(Stored records)
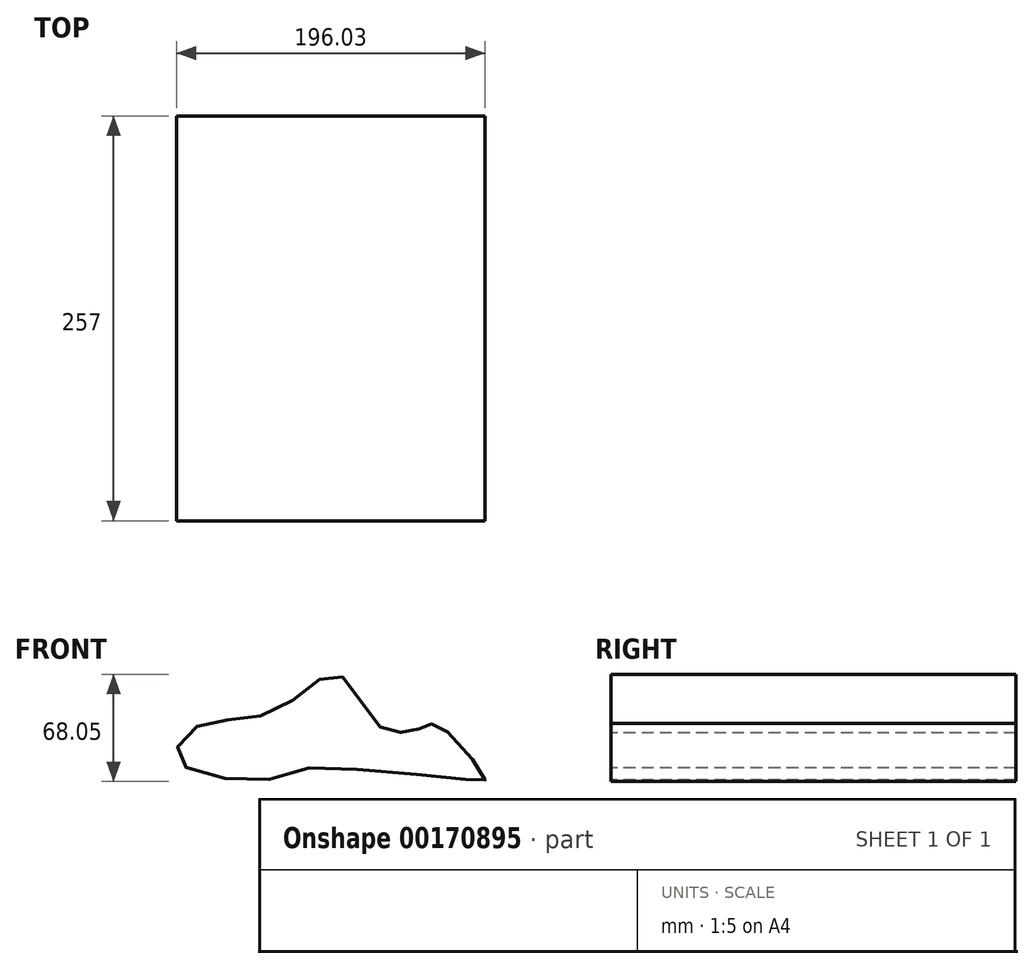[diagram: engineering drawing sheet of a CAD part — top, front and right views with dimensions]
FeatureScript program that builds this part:
annotation { "Feature Type Name" : "Feature", "Feature Type Description" : "" }
export const myFeature = defineFeature(function(context is Context, id is Id, definition is map)
    precondition{}
    {
        {
            var Q0;
            Q0=qCreatedBy(makeId("Front.planeOp"),FACE);
            var sketch = newSketch(context, id + "F0", { "sketchPlane" : qUnion([Q0])});
            skFitSpline(sketch, "E0", {"points": [v(-73.82, 7.66) * mm, v(-24.6, 17.39) * mm, v(15.2, 40.67) * mm, v(42.02, 7.66) * mm, v(61.77, 5) * mm, v(73.26, 8.25) * mm, v(78.86, 9.14) * mm, v(108.92, -25.05) * mm, v(101.26, -26.53) * mm, v(-10.15, -19.45) * mm, v(-18.7, -24.17) * mm, v(-84.72, -15.33) * mm, v(-73.82, 7.66) * mm]});
            skSolve(sketch);
        }
        {
            var Q0;
            Q0=sQuery(id+"F0.wireOp",EDGE,"E0");
            extrude(context, id + "F1", {"bodyType" : ToolBodyType.SURFACE, "surfaceEntities" : qUnion([Q0]), "depth" : 257 * mm});
        }
    });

What you need to do: Reproduce the data above line for line, without any change, and omit the pictures from your answer.

Answer for the task:
[diagram: engineering drawing sheet of a CAD part — top, front and right views with dimensions]
FeatureScript program that builds this part:
annotation { "Feature Type Name" : "Feature", "Feature Type Description" : "" }
export const myFeature = defineFeature(function(context is Context, id is Id, definition is map)
    precondition{}
    {
        {
            var Q0;
            Q0=qCreatedBy(makeId("Front.planeOp"),FACE);
            var sketch = newSketch(context, id + "F0", { "sketchPlane" : qUnion([Q0])});
            skFitSpline(sketch, "E0", {"points": [v(-73.82, 7.66) * mm, v(-24.6, 17.39) * mm, v(15.2, 40.67) * mm, v(42.02, 7.66) * mm, v(61.77, 5) * mm, v(73.26, 8.25) * mm, v(78.86, 9.14) * mm, v(108.92, -25.05) * mm, v(101.26, -26.53) * mm, v(-10.15, -19.45) * mm, v(-18.7, -24.17) * mm, v(-84.72, -15.33) * mm, v(-73.82, 7.66) * mm]});
            skSolve(sketch);
        }
        {
            var Q0;
            Q0=sQuery(id+"F0.wireOp",EDGE,"E0");
            extrude(context, id + "F1", {"bodyType" : ToolBodyType.SURFACE, "surfaceEntities" : qUnion([Q0]), "depth" : 257 * mm});
        }
    });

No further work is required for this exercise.